A reversal of fortune forced the aging Casanova, now 60, to accept the position of librarian to Count Joseph Karl von Waldstein, a chamberlain to the emperor, at Dux Castle in Bohemia (Duchcov in the present day Czech Republic.) It was a lonely, boring and frustrating job and he became ill-tempered often fighting with the staff, even over how to cook pasta! But he was well paid, and it became his more productive time for writing. His health was also deteriorating dramatically. He did manage to visit Prague in 1787 to meet again with Lorenzo Da Ponte and see the first production of Mozart’s Don Giovanni, considered to be one of Mozart’s masterpieces. (His other operatic masterpieces are Così fan Tutte, The Marriage of Figaro, and the Magic Flute, his Masonic opera.)
In 1797 he learned Napoleon Bonaparte had seized Venice, the republic ceased to exist, and it was too late for him to return home to Venice. Thirteen years after his arrival, Casanova died at Dux and was buried in the cemetery of St. Barbara’s church. His exact gravesite is unknown.
While at Dux, Casanova wrote his memoirs, Histoire de Ma Vie (Story of My Life), in French because it was the language of eighteenth-century intellectuals, and he wanted as wide a readership as possible. He bequeathed his memoirs to his nephew whose descendants later sold it to the German publisher, Friedrich Brockhaus of Leipzig. The Brockhaus family kept it for the next 140 years under lock and key, and miraculously, it survived the allied bombings of Leipzig during World War II. In 2010 the 3,700-page original manuscript was acquired by the Bibliothèque Nationale de France (French National Library) after some ferocious bidding for $9.6 million, a new record for a manuscript. The French consider it a national treasure because it is an intimate chronicle of eighteenth-century France where Casanova spent a great deal of his adult life. (When it was first published in 1821 in highly censored form it was placed on the Vatican’s Index of Prohibited Books.) The first uncensored edition in French was published in 1960, and the English translation in 1966. (His letters, saved by the Waldstein family, are in the State Regional Archive in Prague.)
Casanova was recognized by his contemporaries for his far-ranging intellect and curiosity. (Today he is surrounded by so much myth many think he was a fictional character.) He was religious, a devout Catholic, believed in prayer but was also a participant in secret societies and sought answers beyond the conventional.
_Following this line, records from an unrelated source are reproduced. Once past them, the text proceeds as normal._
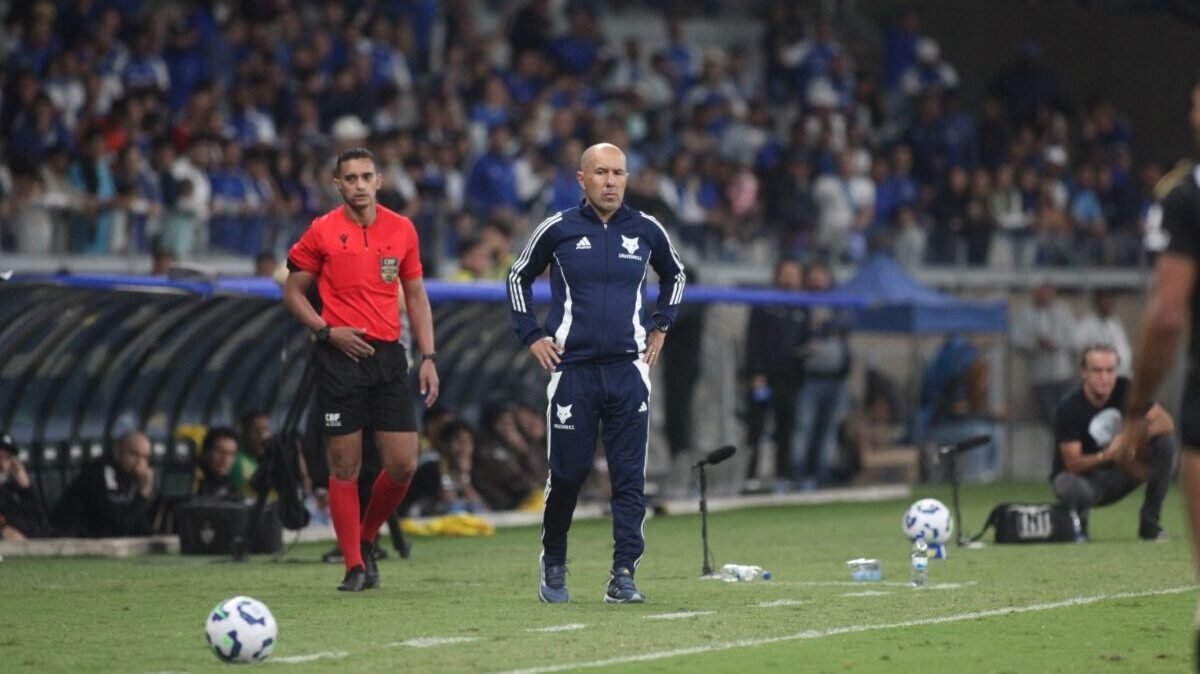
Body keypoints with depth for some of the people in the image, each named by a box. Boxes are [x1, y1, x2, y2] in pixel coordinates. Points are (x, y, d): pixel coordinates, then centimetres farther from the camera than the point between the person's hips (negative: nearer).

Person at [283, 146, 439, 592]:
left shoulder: (402, 230, 8)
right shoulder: (322, 232, -1)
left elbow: (415, 296, 14)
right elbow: (293, 292, 5)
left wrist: (428, 357, 6)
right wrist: (328, 330, -10)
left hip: (389, 355, 3)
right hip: (341, 356, -3)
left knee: (404, 464, -2)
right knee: (345, 466, -2)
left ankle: (366, 539, 22)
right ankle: (354, 567, 5)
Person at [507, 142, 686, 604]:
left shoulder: (646, 231, 5)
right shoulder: (558, 230, -1)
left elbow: (674, 276, 25)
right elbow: (519, 277, 14)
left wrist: (660, 328, 16)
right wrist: (532, 336, 7)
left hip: (628, 370, 1)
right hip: (573, 370, -1)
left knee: (630, 478, -5)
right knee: (567, 474, 3)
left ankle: (623, 575, -3)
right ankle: (553, 565, 24)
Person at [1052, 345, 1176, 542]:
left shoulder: (1125, 390, -9)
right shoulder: (1068, 407, -21)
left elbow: (1166, 422, -14)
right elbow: (1073, 464, -24)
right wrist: (1107, 455, -42)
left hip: (1117, 476, 5)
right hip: (1080, 475, -5)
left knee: (1166, 441, -18)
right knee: (1075, 490, -43)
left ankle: (1149, 524, -10)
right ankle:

During his lifetime he was a lawyer, clergyman, military officer, violinist, con man, gourmand, dancer, businessman, gambler, astrologer, diplomat, spy, politician, medic, mathematician, social philosopher, cabalist, playwright, translator (The Iliad into the Venetian dialect) and writer (a science fiction novel, a protofeminist pamphlet, and several mathematical treatises). He, like Brother Benjamin Franklin, was a genuine polymath.